Hi
What is the difference between using the fstream library to read a file....and using something like a procedure below using the FILE* object?

There seems to be two ways to read a file?

Thanks

    /* FEOF example */
        #include <stdio.h>

        int main()
        {
           FILE * pFile;
           char buffer [100];

           pFile = fopen ("myfile.txt" , "r");
           if (pFile == NULL) perror ("Error opening file");
           else
           {
             while ( ! feof (pFile) )
             {
               if ( fgets (buffer , 100 , pFile) == NULL ) break;
               fputs (buffer , stdout);
             }
             fclose (pFile);
           }




   return 0;
}

The FILE* way of reading from a file is just the legacy that was inherited from C. The C++ language was developed with the aim of largely keeping compatibility with C (i.e., C is nearly a subset of C++, with only minor incompatibilities).

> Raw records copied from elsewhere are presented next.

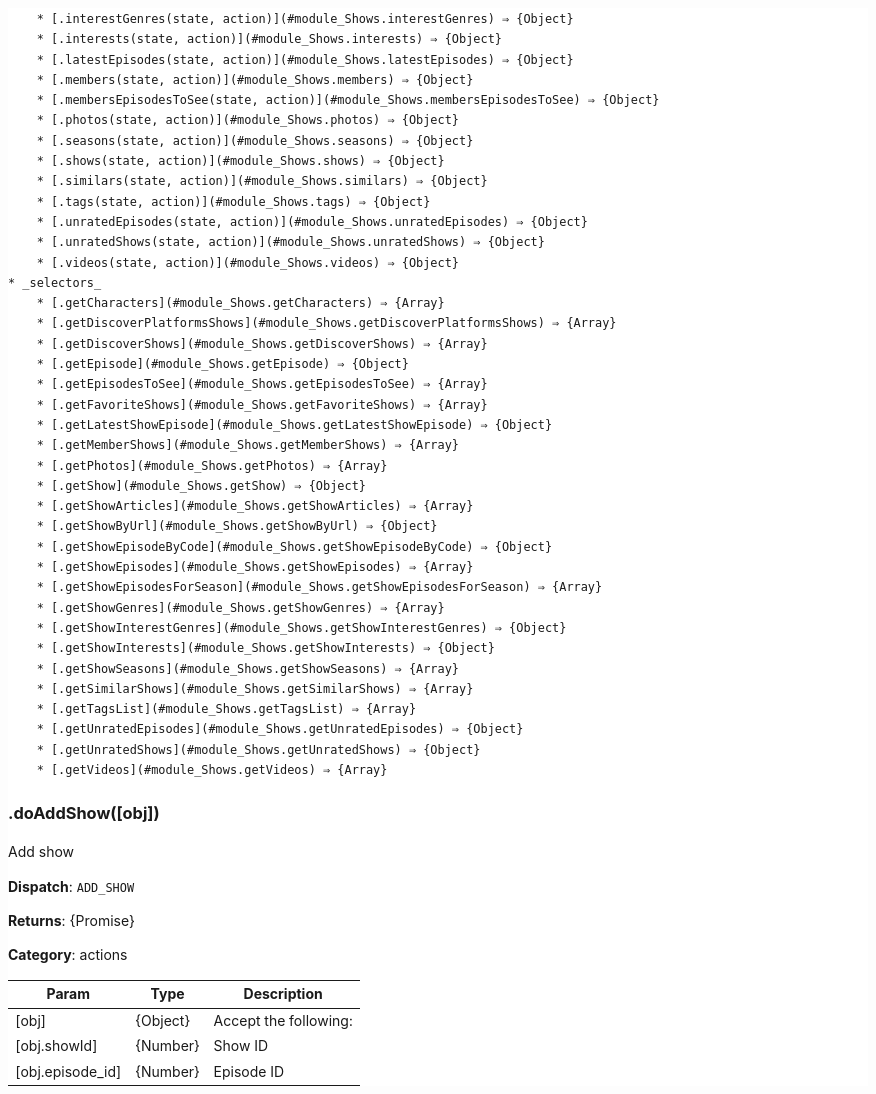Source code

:         * [.interestGenres(state, action)](#module_Shows.interestGenres) ⇒ {Object}
        * [.interests(state, action)](#module_Shows.interests) ⇒ {Object}
        * [.latestEpisodes(state, action)](#module_Shows.latestEpisodes) ⇒ {Object}
        * [.members(state, action)](#module_Shows.members) ⇒ {Object}
        * [.membersEpisodesToSee(state, action)](#module_Shows.membersEpisodesToSee) ⇒ {Object}
        * [.photos(state, action)](#module_Shows.photos) ⇒ {Object}
        * [.seasons(state, action)](#module_Shows.seasons) ⇒ {Object}
        * [.shows(state, action)](#module_Shows.shows) ⇒ {Object}
        * [.similars(state, action)](#module_Shows.similars) ⇒ {Object}
        * [.tags(state, action)](#module_Shows.tags) ⇒ {Object}
        * [.unratedEpisodes(state, action)](#module_Shows.unratedEpisodes) ⇒ {Object}
        * [.unratedShows(state, action)](#module_Shows.unratedShows) ⇒ {Object}
        * [.videos(state, action)](#module_Shows.videos) ⇒ {Object}
    * _selectors_
        * [.getCharacters](#module_Shows.getCharacters) ⇒ {Array}
        * [.getDiscoverPlatformsShows](#module_Shows.getDiscoverPlatformsShows) ⇒ {Array}
        * [.getDiscoverShows](#module_Shows.getDiscoverShows) ⇒ {Array}
        * [.getEpisode](#module_Shows.getEpisode) ⇒ {Object}
        * [.getEpisodesToSee](#module_Shows.getEpisodesToSee) ⇒ {Array}
        * [.getFavoriteShows](#module_Shows.getFavoriteShows) ⇒ {Array}
        * [.getLatestShowEpisode](#module_Shows.getLatestShowEpisode) ⇒ {Object}
        * [.getMemberShows](#module_Shows.getMemberShows) ⇒ {Array}
        * [.getPhotos](#module_Shows.getPhotos) ⇒ {Array}
        * [.getShow](#module_Shows.getShow) ⇒ {Object}
        * [.getShowArticles](#module_Shows.getShowArticles) ⇒ {Array}
        * [.getShowByUrl](#module_Shows.getShowByUrl) ⇒ {Object}
        * [.getShowEpisodeByCode](#module_Shows.getShowEpisodeByCode) ⇒ {Object}
        * [.getShowEpisodes](#module_Shows.getShowEpisodes) ⇒ {Array}
        * [.getShowEpisodesForSeason](#module_Shows.getShowEpisodesForSeason) ⇒ {Array}
        * [.getShowGenres](#module_Shows.getShowGenres) ⇒ {Array}
        * [.getShowInterestGenres](#module_Shows.getShowInterestGenres) ⇒ {Object}
        * [.getShowInterests](#module_Shows.getShowInterests) ⇒ {Object}
        * [.getShowSeasons](#module_Shows.getShowSeasons) ⇒ {Array}
        * [.getSimilarShows](#module_Shows.getSimilarShows) ⇒ {Array}
        * [.getTagsList](#module_Shows.getTagsList) ⇒ {Array}
        * [.getUnratedEpisodes](#module_Shows.getUnratedEpisodes) ⇒ {Object}
        * [.getUnratedShows](#module_Shows.getUnratedShows) ⇒ {Object}
        * [.getVideos](#module_Shows.getVideos) ⇒ {Array}

<a name="module_Shows.doAddShow"></a>

### .doAddShow([obj])

Add show

**Dispatch**: `ADD_SHOW`

**Returns**: {Promise}

**Category**: actions  

| Param | Type | Description |
| --- | --- | --- |
| [obj] | {Object} | Accept the following: |
| [obj.showId] | {Number} | Show ID |
| [obj.episode_id] | {Number} | Episode ID |

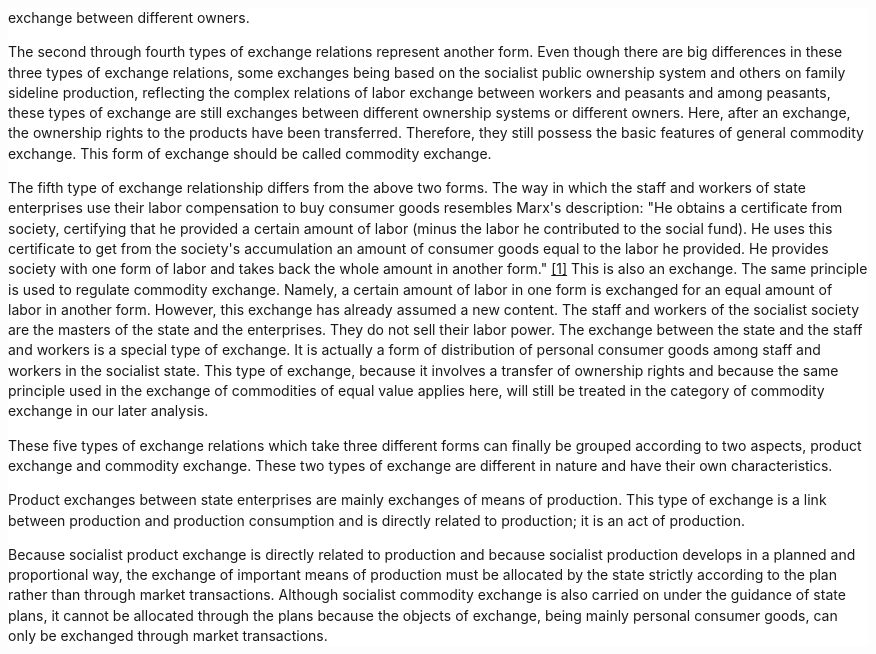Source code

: exchange between different owners.

The second through fourth types of exchange relations represent another
form. Even though there are big differences in these three types of
exchange relations, some exchanges being based on the socialist public
ownership system and others on family sideline production, reflecting
the complex relations of labor exchange between workers and peasants and
among peasants, these types of exchange are still exchanges between
different ownership systems or different owners. Here, after an
exchange, the ownership rights to the products have been transferred.
Therefore, they still possess the basic features of general commodity
exchange. This form of exchange should be called commodity exchange.

The fifth type of exchange relationship differs from the above two
forms. The way in which the staff and workers of state enterprises use
their labor compensation to buy consumer goods resembles Marx's
description: "He obtains a certificate from society, certifying that he
provided a certain amount of labor (minus the labor he contributed to
the social fund). He uses this certificate to get from the society's
accumulation an amount of consumer goods equal to the labor he provided.
He provides society with one form of labor and takes back the whole
amount in another form."
<a id="1">[[1]](#bot_1)</a> This
is also an exchange. The same principle is used to regulate commodity
exchange. Namely, a certain amount of labor in one form is exchanged for
an equal amount of labor in another form. However, this exchange has
already assumed a new content. The staff and workers of the socialist
society are the masters of the state and the enterprises. They do not
sell their labor power. The exchange between the state and the staff and
workers is a special type of exchange. It is actually a form of
distribution of personal consumer goods among staff and workers in the
socialist state. This type of exchange, because it involves a transfer
of ownership rights and because the same principle used in the exchange
of commodities of equal value applies here, will still be treated in the
category of commodity exchange in our later analysis.

These five types of exchange relations which take three different forms
can finally be grouped according to two aspects, product exchange and
commodity exchange. These two types of exchange are different in nature
and have their own characteristics.

Product exchanges between state enterprises are mainly exchanges of
means of production. This type of exchange is a link between production
and production consumption and is directly related to production; it is
an act of production.

Because socialist product exchange is directly related to production and
because socialist production develops in a planned and proportional way,
the exchange of important means of production must be allocated by the
state strictly according to the plan rather than through market
transactions. Although socialist commodity exchange is also carried on
under the guidance of state plans, it cannot be allocated through the
plans because the objects of exchange, being mainly personal consumer
goods, can only be exchanged through market transactions.
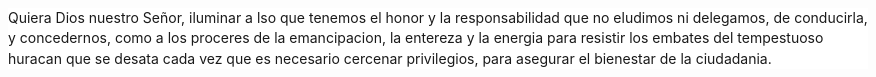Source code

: Quiera Dios nuestro Señor, iluminar a lso que tenemos el honor y la responsabilidad que no eludimos ni delegamos, de conducirla, y concedernos, como a los
proceres de la emancipacion, la entereza y la energia para resistir los embates del tempestuoso huracan que se desata cada vez que es necesario cercenar
privilegios, para asegurar el bienestar de la ciudadania.

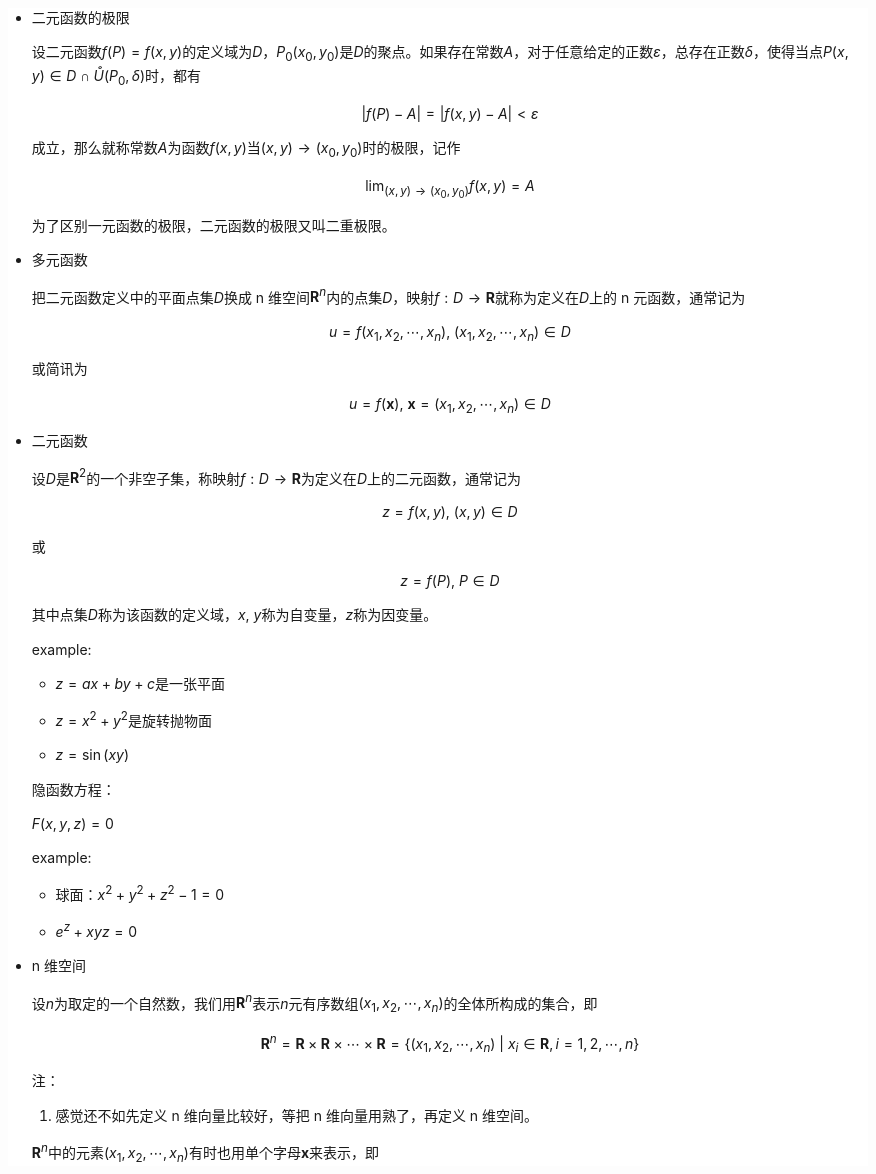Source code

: * 二元函数的极限

    设二元函数$f(P) = f(x, y)$的定义域为$D$，$P_0(x_0, y_0)$是$D$的聚点。如果存在常数$A$，对于任意给定的正数$\varepsilon$，总存在正数$\delta$，使得当点$P(x, y) \in D \cap \mathring U (P_0, \delta)$时，都有

    $$\lvert f(P) - A \rvert = \lvert f(x, y) - A \rvert < \varepsilon$$

    成立，那么就称常数$A$为函数$f(x, y)$当$(x, y) \to (x_0, y_0)$时的极限，记作

    $$\lim_{(x, y) \to (x_0, y_0)} f(x, y) = A$$

    为了区别一元函数的极限，二元函数的极限又叫二重极限。

* 多元函数

    把二元函数定义中的平面点集$D$换成 n 维空间$\mathbf R^n$内的点集$D$，映射$f: D \to \mathbf R$就称为定义在$D$上的 n 元函数，通常记为

    $$u = f(x_1, x_2, \cdots, x_n), \ (x_1, x_2, \cdots, x_n) \in D$$

    或简讯为

    $$u = f(\boldsymbol x), \ \boldsymbol x = (x_1, x_2, \cdots, x_n) \in D$$

* 二元函数

    设$D$是$\mathbf R^2$的一个非空子集，称映射$f: D \to \mathbf R$为定义在$D$上的二元函数，通常记为

    $$z = f(x, y),\ (x, y) \in D$$

    或

    $$z = f(P),\ P \in D$$

    其中点集$D$称为该函数的定义域，$x$, $y$称为自变量，$z$称为因变量。

    example:

    * $z = ax + by + c$是一张平面

    * $z = x^2 + y^2$是旋转抛物面

    * $z = \sin(xy)$

    隐函数方程：

    $F(x, y, z) = 0$

    example:

    * 球面：$x^2 + y^2 + z^2 - 1 = 0$

    * $e^z + xyz = 0$

* n 维空间

    设$n$为取定的一个自然数，我们用$\mathbf R^n$表示$n$元有序数组$(x_1, x_2, \cdots, x_n)$的全体所构成的集合，即

    $$\mathbf R^n = \mathbf R \times \mathbf R \times \cdots \times \mathbf R = \{ (x_1, x_2, \cdots, x_n) \ \vert \ x_i \in \mathbf R, i = 1, 2, \cdots, n \}$$

    注：

    1. 感觉还不如先定义 n 维向量比较好，等把 n 维向量用熟了，再定义 n 维空间。

    $\mathbf R^n$中的元素$(x_1, x_2, \cdots, x_n)$有时也用单个字母$\boldsymbol x$来表示，即
    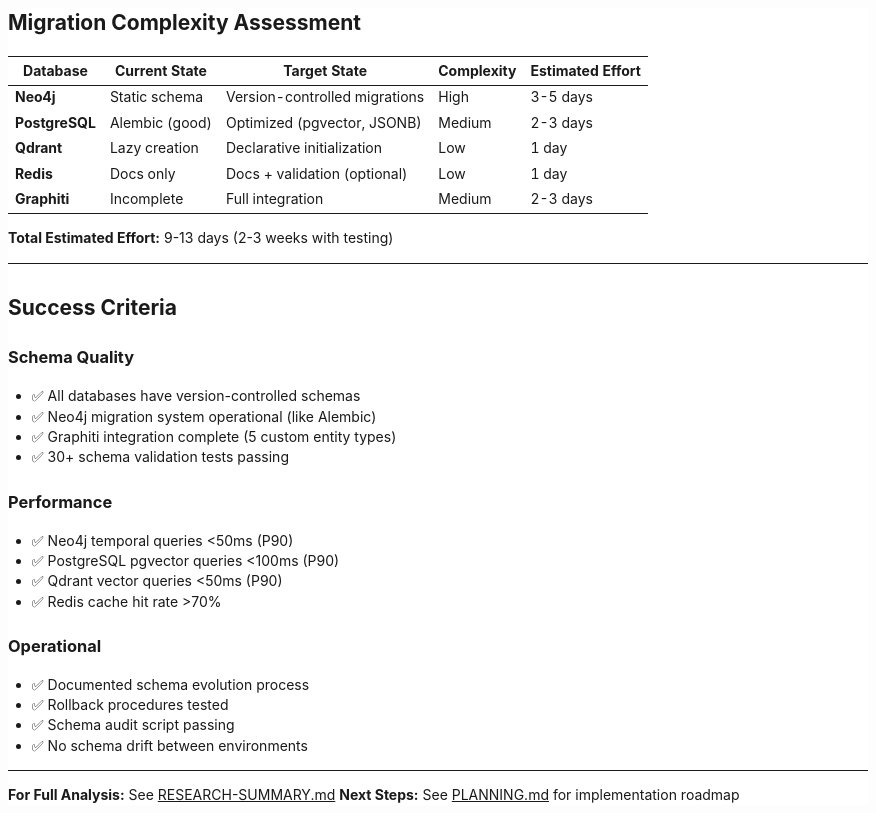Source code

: 
## Migration Complexity Assessment

| Database | Current State | Target State | Complexity | Estimated Effort |
|----------|---------------|--------------|------------|------------------|
| **Neo4j** | Static schema | Version-controlled migrations | High | 3-5 days |
| **PostgreSQL** | Alembic (good) | Optimized (pgvector, JSONB) | Medium | 2-3 days |
| **Qdrant** | Lazy creation | Declarative initialization | Low | 1 day |
| **Redis** | Docs only | Docs + validation (optional) | Low | 1 day |
| **Graphiti** | Incomplete | Full integration | Medium | 2-3 days |

**Total Estimated Effort:** 9-13 days (2-3 weeks with testing)

---

## Success Criteria

### Schema Quality

- ✅ All databases have version-controlled schemas
- ✅ Neo4j migration system operational (like Alembic)
- ✅ Graphiti integration complete (5 custom entity types)
- ✅ 30+ schema validation tests passing

### Performance

- ✅ Neo4j temporal queries <50ms (P90)
- ✅ PostgreSQL pgvector queries <100ms (P90)
- ✅ Qdrant vector queries <50ms (P90)
- ✅ Redis cache hit rate >70%

### Operational

- ✅ Documented schema evolution process
- ✅ Rollback procedures tested
- ✅ Schema audit script passing
- ✅ No schema drift between environments

---

**For Full Analysis:** See [RESEARCH-SUMMARY.md](../RESEARCH-SUMMARY.md#6-current-state-analysis)
**Next Steps:** See [PLANNING.md](../PLANNING.md) for implementation roadmap
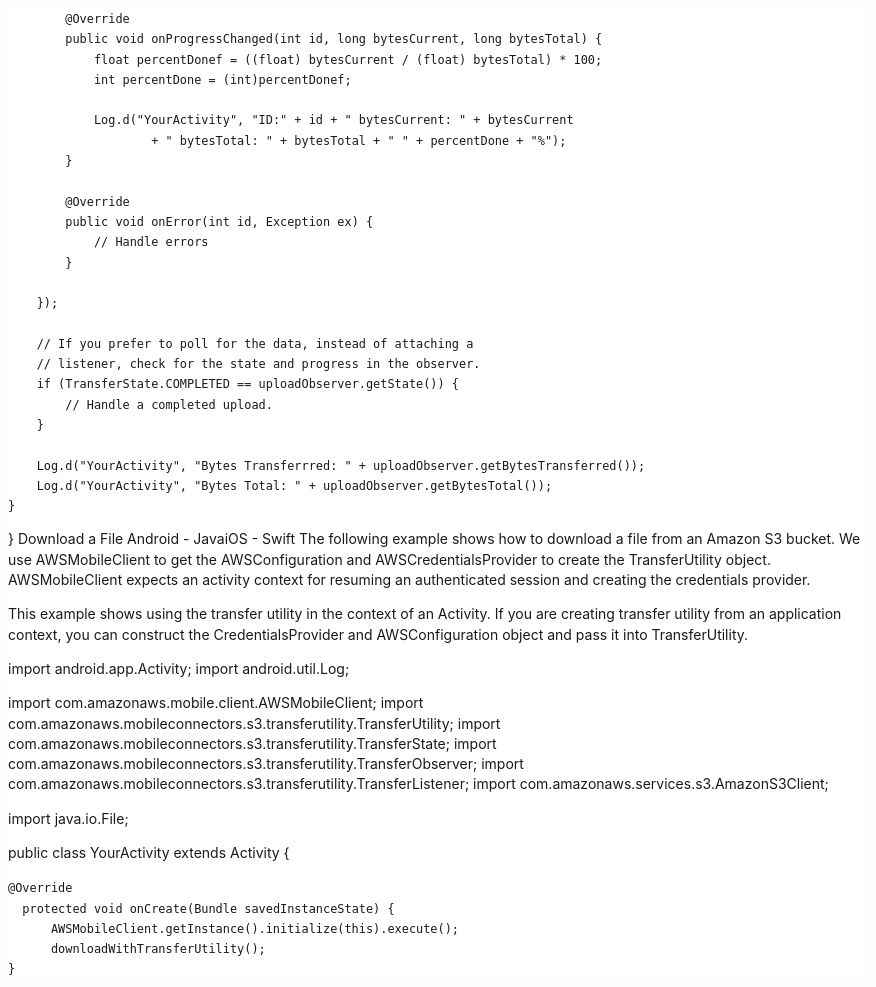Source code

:             @Override
            public void onProgressChanged(int id, long bytesCurrent, long bytesTotal) {
                float percentDonef = ((float) bytesCurrent / (float) bytesTotal) * 100;
                int percentDone = (int)percentDonef;

                Log.d("YourActivity", "ID:" + id + " bytesCurrent: " + bytesCurrent
                        + " bytesTotal: " + bytesTotal + " " + percentDone + "%");
            }

            @Override
            public void onError(int id, Exception ex) {
                // Handle errors
            }

        });

        // If you prefer to poll for the data, instead of attaching a
        // listener, check for the state and progress in the observer.
        if (TransferState.COMPLETED == uploadObserver.getState()) {
            // Handle a completed upload.
        }

        Log.d("YourActivity", "Bytes Transferrred: " + uploadObserver.getBytesTransferred());
        Log.d("YourActivity", "Bytes Total: " + uploadObserver.getBytesTotal());
    }
}
Download a File
Android - JavaiOS - Swift
The following example shows how to download a file from an Amazon S3 bucket. We use AWSMobileClient to get the AWSConfiguration and AWSCredentialsProvider to create the TransferUtility object. AWSMobileClient expects an activity context for resuming an authenticated session and creating the credentials provider.

This example shows using the transfer utility in the context of an Activity. If you are creating transfer utility from an application context, you can construct the CredentialsProvider and AWSConfiguration object and pass it into TransferUtility.

import android.app.Activity;
import android.util.Log;

import com.amazonaws.mobile.client.AWSMobileClient;
import com.amazonaws.mobileconnectors.s3.transferutility.TransferUtility;
import com.amazonaws.mobileconnectors.s3.transferutility.TransferState;
import com.amazonaws.mobileconnectors.s3.transferutility.TransferObserver;
import com.amazonaws.mobileconnectors.s3.transferutility.TransferListener;
import com.amazonaws.services.s3.AmazonS3Client;

import java.io.File;

public class YourActivity extends Activity {

    @Override
      protected void onCreate(Bundle savedInstanceState) {
          AWSMobileClient.getInstance().initialize(this).execute();
          downloadWithTransferUtility();
    }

This means that the entire C standard library is included in the C++ standard library, and in C++, they are preceeded with a "c", as in <cstdlib>, <cmath>, <cstdio>, etc... This is why there are a number of things that are repetitive. By and large, you should just try to stick to "real C++" libraries, like the iostream library.

Another example of that is all the string functionality which you have for C-style strings (char*) in the C <cstring> library, but you should prefer using the C++ string library <string> and the std::string class.

At this point (especially with C++11 additions), the only C library really worth using is <cmath>, which contains all those simple math functions like sine / cosine. Almost everything else has a better and easier-to-use equivalent in the C++ libraries.

And by the way, the code you posted is C code, not C++, although it is also valid C++ code (as I said, by compatibility). The C++ equivalent of that code is:

#include <iostream>
#include <fstream>
#include <string>

int main()
{

    std::ifstream file_in("myfile.txt");
    if( ! file_in.is_open() ) 
        std::cerr << "Error opening file" << std::endl;
    else
    {
        std::string buf;
        while( std::getline(file_in, buf) )
            std::cout << buf << std::endl;
    }

    return 0;
}

In terms of actual difference, I believe that the C-style file reading/writing has less buffering under-the-hood. However, this is not necessarily the case. All in all, there is no real difference in performance or whatever else, but, once you are used to doing C++, the C-style version seems archaic and ugly, like more C-style code.

Edited 3 Years Ago by mike_2000_17: added note

Comments
Very helpful answer.. Thanks

Thanks Mike. That is exactly what I was looking for. I really appreciate the C++ example you provided too.